PROBLEM STATEMENT: Every record below must be returned word for word, with the pictures left out.

[Saved entries]
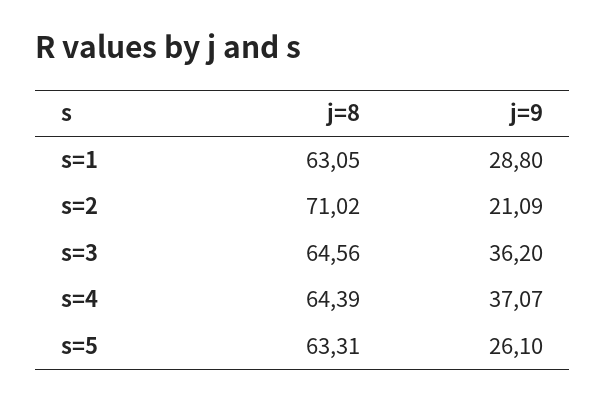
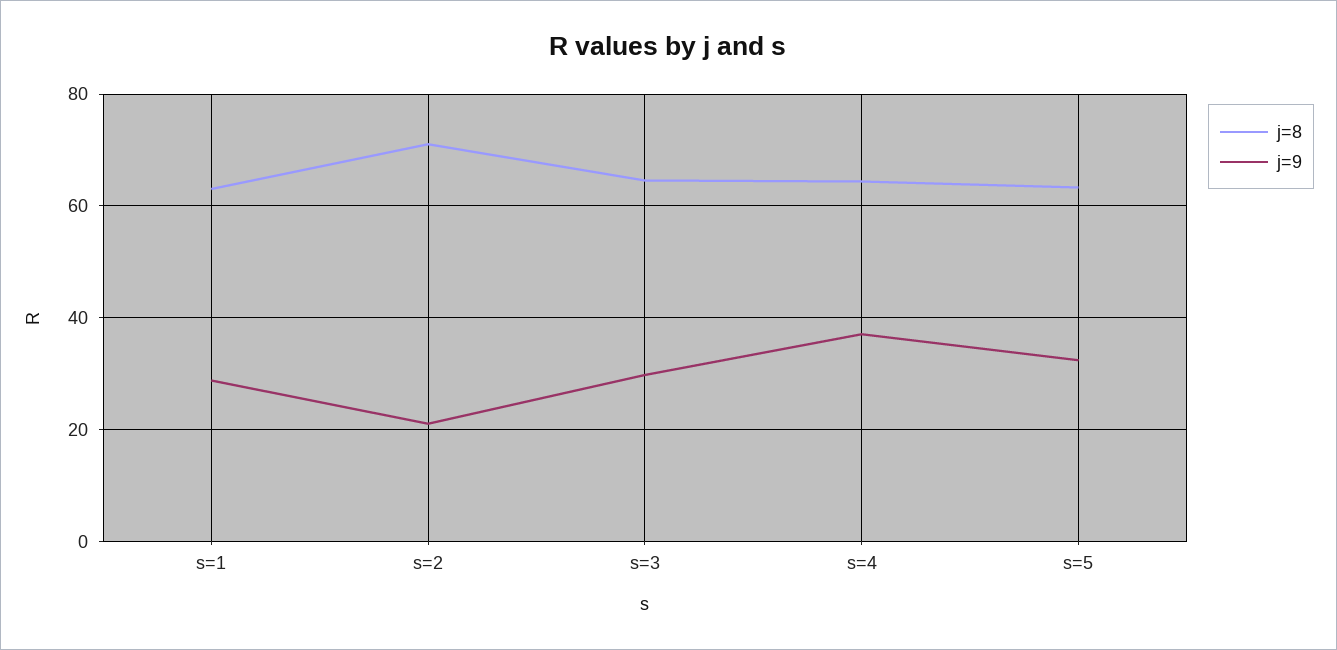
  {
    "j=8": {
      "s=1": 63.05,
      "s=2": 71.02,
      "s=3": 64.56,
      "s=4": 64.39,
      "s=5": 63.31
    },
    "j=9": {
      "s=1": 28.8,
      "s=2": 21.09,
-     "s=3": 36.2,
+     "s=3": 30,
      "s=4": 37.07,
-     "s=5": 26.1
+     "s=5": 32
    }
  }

YOUR SOLUTION:
  {
    "j=8": {
      "s=1": 63.05,
      "s=2": 71.02,
      "s=3": 64.56,
      "s=4": 64.39,
      "s=5": 63.31
    },
    "j=9": {
      "s=1": 28.8,
      "s=2": 21.09,
-     "s=3": 36.2,
+     "s=3": 30,
      "s=4": 37.07,
-     "s=5": 26.1
+     "s=5": 32
    }
  }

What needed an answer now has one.